Two network engineers logged into the routing environment, while a third contacted Cogent Communications.
Upon further investigation, we discovered routing issues within the cluster 2 firewall environment. One firewall had inbound only traffic, while the other firewall had no Internet traffic, but was able to pass Citrix data between clusters.
A remote restart was initialized on both devices as an onsite engineer was en-route to the datacenter.
Upon restart, the problem persisted. Both firewalls were responsive to GUI and CLI inputs and indicated operational; however, asymmetric routing was still present on one firewall, while the other firewall could not pass any Internet traffic.
Engineers then discovered FortiOS system corruption on the first firewall. This firewall was removed from the network, while the secondary firewall was manually configured as primary. Service was restored.

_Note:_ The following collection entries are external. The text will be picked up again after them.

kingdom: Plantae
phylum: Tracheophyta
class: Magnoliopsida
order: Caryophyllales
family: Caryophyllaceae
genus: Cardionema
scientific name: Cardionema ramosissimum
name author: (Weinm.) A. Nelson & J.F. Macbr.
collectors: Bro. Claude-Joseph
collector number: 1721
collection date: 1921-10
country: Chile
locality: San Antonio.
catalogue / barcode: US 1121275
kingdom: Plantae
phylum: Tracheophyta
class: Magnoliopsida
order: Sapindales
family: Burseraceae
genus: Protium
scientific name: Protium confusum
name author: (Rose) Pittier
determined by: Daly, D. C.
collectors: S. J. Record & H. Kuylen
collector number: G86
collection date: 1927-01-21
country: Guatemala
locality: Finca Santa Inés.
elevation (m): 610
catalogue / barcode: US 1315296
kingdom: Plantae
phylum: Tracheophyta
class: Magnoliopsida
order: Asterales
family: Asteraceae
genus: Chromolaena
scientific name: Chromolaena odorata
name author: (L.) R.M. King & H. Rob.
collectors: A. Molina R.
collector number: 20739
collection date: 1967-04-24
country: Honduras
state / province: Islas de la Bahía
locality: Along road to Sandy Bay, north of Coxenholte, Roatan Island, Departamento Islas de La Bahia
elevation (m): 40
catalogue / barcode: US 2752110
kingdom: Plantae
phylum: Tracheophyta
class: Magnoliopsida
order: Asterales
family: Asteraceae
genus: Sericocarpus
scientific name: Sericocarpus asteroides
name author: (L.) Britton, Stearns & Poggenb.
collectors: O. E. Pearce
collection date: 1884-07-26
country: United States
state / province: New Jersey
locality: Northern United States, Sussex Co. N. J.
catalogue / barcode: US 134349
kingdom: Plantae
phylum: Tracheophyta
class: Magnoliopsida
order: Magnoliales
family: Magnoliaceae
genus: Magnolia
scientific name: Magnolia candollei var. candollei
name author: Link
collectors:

ROOT CAUSE: Cloudstar runs dual firewalls for the purposes of redundancy and to prevent downtime. Redundancy is configured to be 100% automatic and hands off. In this case, a partial operating system failure in the primary firewall prevented a clean failover to the backup firewall. Once engineers identified the problem, the solution was to eliminate the bad firewall from the high-availability firewall cluster thereby restoring service.